On religion, extremism and the perils of selective critique
Dear Sir,
I am writing in response to Jonathan Starling’s column “Islamophobia and Orientalism”, which appeared on March 26.
Muslims, like anyone else, deserve dignity, protection and equality under the law. That should be obvious. But religion itself is not a person. It is a collection of claims about the nature of reality, and like any other set of claims it must remain open to criticism. Treating criticism of Islam as if it were hatred of Muslims is not tolerance — it is a way of shutting down discussion and placing certain beliefs beyond scrutiny.
It’s also essential to distinguish Islam from jihadist Islamism, just as we distinguish Christianity from Christian nationalism or Judaism from Orthodox Judaism. Islam, like Christianity, is a vast and diverse religion practised by ordinary and kind people who work, raise families and reject violence. Jihadist Islamism, however, is a political ideology that draws selectively from religious texts to justify authoritarian rule, repression and violence carried out in the name of faith on the far fringes of that religion.
Attempting to blur that distinction serves no one. It unfairly implicates ordinary believers while obscuring the real threat posed by extremists.
The same pattern appears across many belief systems. Every ideology — religious or political — has the potential to produce radical fringes. Those fringes must be confronted wherever they arise, whether in jihadist movements, Christian nationalism, far-right politics, or other forms of ideological absolutism.
Even movements that begin with admirable intentions can drift in troubling directions when the extremes within those movements are allowed to rise to the top of its platform. The civil rights movement inspired by Martin Luther King Jr was grounded in much needed universal principles of equality and justice. Yet, alongside that tradition there have also been radical factions such as Farrakhanism that replaced those principles with racial tribalism, hate baiting and religious grievance. When identity politics replaces universal values, societies don’t move forward — they fracture, as has our own in many ways tied to this very divisive racial extremism.
The rise of modern jihadist Islamism — sometimes accurately described as Islamofascism — is not a Western invention. It refers to an ideology that combines religious absolutism with authoritarian governance, suppressing dissent while claiming divine authority for its rule. Recognising that such movements exist is not Islamophobia; it is a necessary part of protecting secular society and defending the rights of Muslims and non-Muslims alike who are often the first victims of those ideologies.
Islamophobia refers to prejudice against Muslims as people. Criticism of extremist ideologies or theocratic political systems is something else entirely — it is part of defending a secular and pluralistic society.

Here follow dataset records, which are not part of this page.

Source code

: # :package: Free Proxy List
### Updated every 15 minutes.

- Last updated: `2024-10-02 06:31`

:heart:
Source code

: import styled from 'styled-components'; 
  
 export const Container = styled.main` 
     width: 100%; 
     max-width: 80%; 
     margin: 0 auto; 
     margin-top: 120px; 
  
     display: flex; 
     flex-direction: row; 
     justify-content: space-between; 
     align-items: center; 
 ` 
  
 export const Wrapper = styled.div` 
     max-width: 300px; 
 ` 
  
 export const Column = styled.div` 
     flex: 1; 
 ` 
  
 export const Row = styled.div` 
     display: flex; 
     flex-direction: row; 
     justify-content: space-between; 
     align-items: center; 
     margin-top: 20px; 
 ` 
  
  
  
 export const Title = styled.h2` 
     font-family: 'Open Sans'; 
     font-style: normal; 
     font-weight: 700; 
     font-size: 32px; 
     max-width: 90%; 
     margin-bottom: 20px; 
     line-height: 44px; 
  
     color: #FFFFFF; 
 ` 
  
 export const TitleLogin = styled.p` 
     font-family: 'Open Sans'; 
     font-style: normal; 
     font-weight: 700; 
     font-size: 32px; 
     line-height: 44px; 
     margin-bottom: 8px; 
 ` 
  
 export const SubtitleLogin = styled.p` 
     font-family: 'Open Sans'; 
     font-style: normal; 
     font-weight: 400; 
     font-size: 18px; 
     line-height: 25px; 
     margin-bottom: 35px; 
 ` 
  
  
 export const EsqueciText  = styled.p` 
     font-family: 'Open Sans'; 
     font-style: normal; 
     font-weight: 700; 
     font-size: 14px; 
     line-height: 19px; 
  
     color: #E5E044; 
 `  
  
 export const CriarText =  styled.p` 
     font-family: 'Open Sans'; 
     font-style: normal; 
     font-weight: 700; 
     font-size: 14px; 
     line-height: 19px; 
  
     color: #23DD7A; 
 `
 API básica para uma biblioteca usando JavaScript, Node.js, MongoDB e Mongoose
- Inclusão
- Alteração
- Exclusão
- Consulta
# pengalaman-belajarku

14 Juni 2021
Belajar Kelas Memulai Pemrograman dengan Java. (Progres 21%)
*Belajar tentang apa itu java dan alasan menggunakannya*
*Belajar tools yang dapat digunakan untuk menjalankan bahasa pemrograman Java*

Acknowledging the dangers of religious extremisms, no matter their doctrines, does not require pretending that Western governments are blameless. US policy toward Iran under the contemptible Trump/MAGA administration has been — by design — reckless and destabilising. Such policies deserve extreme criticism. But flawed Western policy does not transform theocratic repression into something benign.

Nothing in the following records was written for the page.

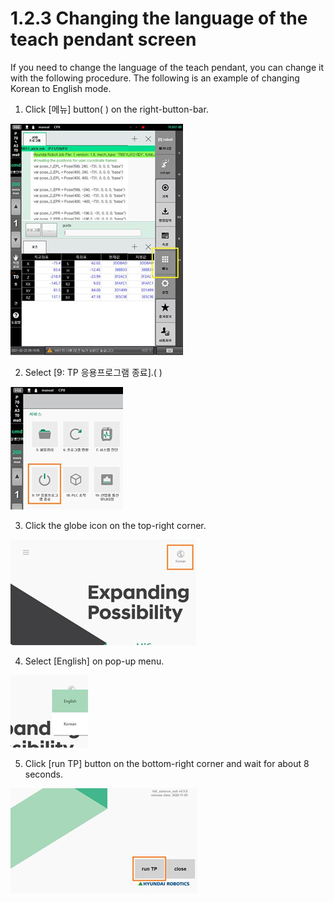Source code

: # 1.2.3 Changing the language of the teach pendant screen

If you need to change the language of the teach pendant, you can change it with the following procedure. The following is an example of changing Korean to English mode.

1.	Click \[메뉴\] button\( \) on the right-button-bar.

![](../../.gitbook/assets/image%20%28291%29.png)

2.	Select \[9: TP 응용프로그램 종료\].\(  \)

![](../../.gitbook/assets/image%20%28293%29.png)

3.	Click the globe icon on the top-right corner.

![](../../.gitbook/assets/image%20%28289%29.png)

4.	Select \[English\] on pop-up menu.

![](../../.gitbook/assets/image%20%28282%29.png)

5.	Click \[run TP\] button on the bottom-right corner and wait for about 8 seconds.

![](../../.gitbook/assets/image%20%28294%29.png)



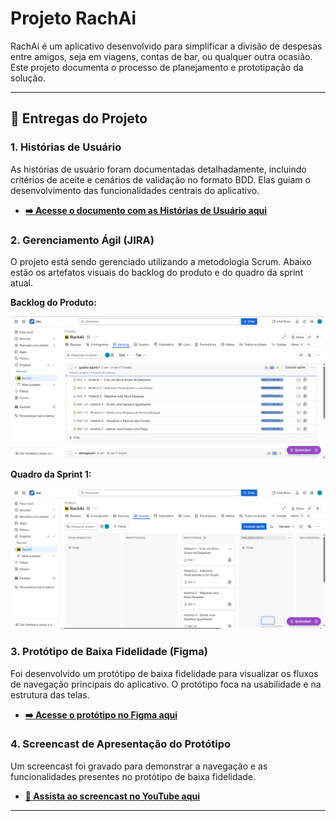 # Projeto RachAi

RachAi é um aplicativo desenvolvido para simplificar a divisão de despesas entre amigos, seja em viagens, contas de bar, ou qualquer outra ocasião. Este projeto documenta o processo de planejamento e prototipação da solução.

---

## 🚀 Entregas do Projeto

### 1. Histórias de Usuário

As histórias de usuário foram documentadas detalhadamente, incluindo critérios de aceite e cenários de validação no formato BDD. Elas guiam o desenvolvimento das funcionalidades centrais do aplicativo.

* **[➡️ Acesse o documento com as Histórias de Usuário aqui](https://docs.google.com/document/d/1YHw_6g5my2Kra5os0ZGiJ8zZ1qnXhpiZcFE_YLekO64/edit?usp=sharing)**

### 2. Gerenciamento Ágil (JIRA)

O projeto está sendo gerenciado utilizando a metodologia Scrum. Abaixo estão os artefatos visuais do backlog do produto e do quadro da sprint atual.

**Backlog do Produto:**

![Print do Backlog](.assets/backlog.png)

**Quadro da Sprint 1:**

![Print do Quadro da Sprint](.assets/quadro_sprint.png)

### 3. Protótipo de Baixa Fidelidade (Figma)

Foi desenvolvido um protótipo de baixa fidelidade para visualizar os fluxos de navegação principais do aplicativo. O protótipo foca na usabilidade e na estrutura das telas.

* **[➡️ Acesse o protótipo no Figma aqui](https://www.figma.com/design/iWuUijDxGKfmdeoyyv9INg/RachA%C3%AD-Lo-fi?node-id=106-3&p=f&t=bBpdtPYtQnRTNjag-0)**

### 4. Screencast de Apresentação do Protótipo

Um screencast foi gravado para demonstrar a navegação e as funcionalidades presentes no protótipo de baixa fidelidade.

* **[🎥 Assista ao screencast no YouTube aqui](https://youtu.be/dA_j2NWCX2k)**

---
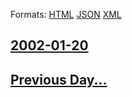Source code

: 
Formats: [HTML](2002/01/20/index.html)  [JSON](2002/01/20/index.json)  [XML](2002/01/20/index.xml)  

## [2002-01-20](/news/2002/01/20/index.md)

## [Previous Day...](/news/2002/01/19/index.md)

Iran remains a state where ultimate authority lies with unelected clerics and where dissent has been met with decades of repression. Yet one of the most striking realities of recent years has been the resistance of the vast majority of ordinary Iranians themselves. Waves of protests have made it clear that many Iranians want greater freedom and democratic reform to return. Any honest discussion of Iran should recognise that reality rather than portraying the country as if its people were uniformly aligned with its rulers.
The casual use and abuse of terms such as “Islamophobia” to try and silence criticism follows a familiar pattern. So does the tendency to label critics of religion as “New Atheists”, as though scepticism toward religious claims were some newly invented ideology. In truth, the writers commonly grouped under that label — Christopher Hitchens, Daniel Dennett, Richard Dawkins and Sam Harris — simply argued in unison that religious ideas should be examined with the same intellectual standards applied to any other claims about reality.
No belief system should be beyond criticism, especially when certain interpretations of those beliefs can and do inspire intolerance or violence.
Speaking personally, I approach these questions as an atheist, an anti-theist and a secular humanist who is forced to confront our known reality. I believe humanity ultimately needs to rely on reason, evidence and shared human values rather than ancient doctrines. Religion belongs in the historical record of human civilisation — studied, debated, appreciated and understood — but it should not determine how modern societies are governed.
If democratic societies are going to endure, they must be willing to challenge extremist ideas wherever they appear and question the dogmas that sustain them. That requires consistency.
When moderates refuse to confront the extremists within their own movements, those extremists eventually take centre stage, allowing other extremes to rise in rebellion. This is not a sustainable societal endeavour.
And if we criticise only extremism when it appears among our opponents, then we are not opposing extremism at all — we are simply choosing which version of it we are willing to tolerate or use to our advantage.